For quick inline fixtures without a file:

name = "clean tree shows nothing to commit"
inline = "## main...origin/main\n"
exit_code = 0

[[expect]]
contains = "clean"

Assertion types:

Field	Description
`equals`	Output exactly equals this string
`contains`	Output contains this substring
`not_contains`	Output does not contain this substring
`starts_with`	Output starts with this string
`ends_with`	Output ends with this string
`line_count`	Output has exactly N non-empty lines
`matches`	Output matches this regex
`not_matches`	Output does not match this regex

Exit codes from tokf verify: 0 = all pass, 1 = assertion failure, 2 = config/IO error or uncovered filters (--require-all).

Safety checks

Add --safety to detect potential security issues in your filter:

tokf verify --safety
tokf verify my-filter --safety --json

Safety checks scan for:

Prompt injection — templates containing patterns like “ignore previous instructions”, “you are now”, “system prompt”, etc.
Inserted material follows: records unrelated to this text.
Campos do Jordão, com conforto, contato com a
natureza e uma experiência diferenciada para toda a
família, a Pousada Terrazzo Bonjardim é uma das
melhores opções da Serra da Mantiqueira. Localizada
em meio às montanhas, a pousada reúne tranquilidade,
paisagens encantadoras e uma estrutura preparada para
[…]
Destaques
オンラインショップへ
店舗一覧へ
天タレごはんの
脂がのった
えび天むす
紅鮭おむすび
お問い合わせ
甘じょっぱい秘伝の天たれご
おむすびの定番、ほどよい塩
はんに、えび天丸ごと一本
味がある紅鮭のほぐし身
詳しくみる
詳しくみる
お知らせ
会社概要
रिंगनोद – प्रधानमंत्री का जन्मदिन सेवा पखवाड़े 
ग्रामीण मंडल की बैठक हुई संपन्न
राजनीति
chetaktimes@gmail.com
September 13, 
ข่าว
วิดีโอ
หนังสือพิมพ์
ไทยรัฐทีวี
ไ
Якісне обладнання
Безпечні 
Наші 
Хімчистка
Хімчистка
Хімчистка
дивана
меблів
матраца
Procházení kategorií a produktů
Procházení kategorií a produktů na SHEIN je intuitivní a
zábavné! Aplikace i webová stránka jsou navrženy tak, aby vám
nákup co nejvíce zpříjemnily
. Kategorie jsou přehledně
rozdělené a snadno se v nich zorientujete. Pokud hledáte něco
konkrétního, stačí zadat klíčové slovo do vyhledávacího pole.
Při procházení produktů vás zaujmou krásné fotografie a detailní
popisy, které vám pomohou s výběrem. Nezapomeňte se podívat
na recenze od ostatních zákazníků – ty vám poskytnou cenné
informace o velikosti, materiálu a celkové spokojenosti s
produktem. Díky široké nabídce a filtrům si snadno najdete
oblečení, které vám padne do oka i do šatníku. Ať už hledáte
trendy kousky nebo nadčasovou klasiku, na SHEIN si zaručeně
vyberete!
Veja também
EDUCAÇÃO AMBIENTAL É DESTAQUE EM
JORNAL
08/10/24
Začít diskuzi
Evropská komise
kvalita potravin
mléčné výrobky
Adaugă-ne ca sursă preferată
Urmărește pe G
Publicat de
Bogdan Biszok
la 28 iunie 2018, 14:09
Both static config text and filtered output are checked (NFKC-normalized to handle compatibility/fullwidth forms; cross-script homoglyphs are not fully covered).
Shell injection — run, step[].run, and rewrite replacement strings containing shell metacharacters ($(...), backticks, ;, &&, pipes, redirections). Known-safe templates like tokf run {0} are allowlisted.
Hidden Unicode — zero-width spaces, RTL overrides, and other invisible characters that could smuggle content.

Safety warnings do not block publishing — filters with issues are published with safety_passed = false and the registry shows a warning badge. Use --safety locally to catch issues before publishing.